Regexp get last part of url without parameters if they exists

Question

I looking for regular expression to use in my javascript code, which give me last part of url without parameters if they exists - here is example - with and without parameters:

https://scontent-fra3-1.xx.fbcdn.net/v/t1.0-9/14238253_132683573850463_7287992614234853254_n.jpg?oh=fdbf6800f33876a86ed17835cfce8e3b&oe=599548AC

https://scontent-fra3-1.xx.fbcdn.net/v/t1.0-9/14238253_132683573850463_7287992614234853254_n.jpg

In both cases as result I want to get:

14238253_132683573850463_7287992614234853254_n.jpg

Answer 1

Here is this regexp

.*\/([^?]+)

and JS code:

let lastUrlPart = /.*\/([^?]+)/.exec(url)[1];

let lastUrlPart = url => /.*\/([^?]+)/.exec(url)[1];



// TEST

let t1 = "https://scontent-fra3-1.xx.fbcdn.net/v/t1.0-9/14238253_132683573850463_7287992614234853254_n.jpg?oh=fdbf6800f33876a86ed17835cfce8e3b&oe=599548AC"

let t2 = "https://scontent-fra3-1.xx.fbcdn.net/v/t1.0-9/14238253_132683573850463_7287992614234853254_n.jpg"

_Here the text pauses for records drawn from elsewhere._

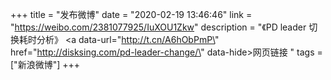 +++
title = "发布微博"
date = "2020-02-19 13:46:46"
link = "https://weibo.com/2381077925/IuXOU1Zkw"
description = "《PD leader 切换耗时分析》 <a data-url=\"http://t.cn/A6hObPmP\" href=\"http://disksing.com/pd-leader-change/\" data-hide>网页链接</a> "
tags = ["新浪微博"]
+++
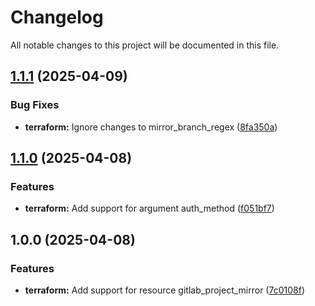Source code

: # Changelog

All notable changes to this project will be documented in this file.

## [1.1.1](https://gitlab.com/terraform-child-modules-48151/terraform-gitlab-project_mirror/compare/v1.1.0...v1.1.1) (2025-04-09)

### Bug Fixes

* **terraform:** Ignore changes to mirror_branch_regex ([8fa350a](https://gitlab.com/terraform-child-modules-48151/terraform-gitlab-project_mirror/commit/8fa350ab80b8616326155e729e472e99636d5b7b))

## [1.1.0](https://gitlab.com/terraform-child-modules-48151/terraform-gitlab-project_mirror/compare/v1.0.0...v1.1.0) (2025-04-08)

### Features

* **terraform:** Add support for argument auth_method ([f051bf7](https://gitlab.com/terraform-child-modules-48151/terraform-gitlab-project_mirror/commit/f051bf73f4e9dd375334623cb666fe544031507d))

## 1.0.0 (2025-04-08)

### Features

* **terraform:** Add support for resource gitlab_project_mirror ([7c0108f](https://gitlab.com/terraform-child-modules-48151/terraform-gitlab-project_mirror/commit/7c0108ff0f15c9d3a91d6bcb713deb67e01e70db))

console.log(lastUrlPart(t1));
console.log(lastUrlPart(t2));

May be there are better alternatives?

Answer 2

You could always try doing it without regex. Split the URL by "/" and then parse out the last part of the URL.

var urlPart = url.split("/");
var img = urlPart[urlPart.length-1].split("?")[0];

That should get everything after the last "/" and before the first "?".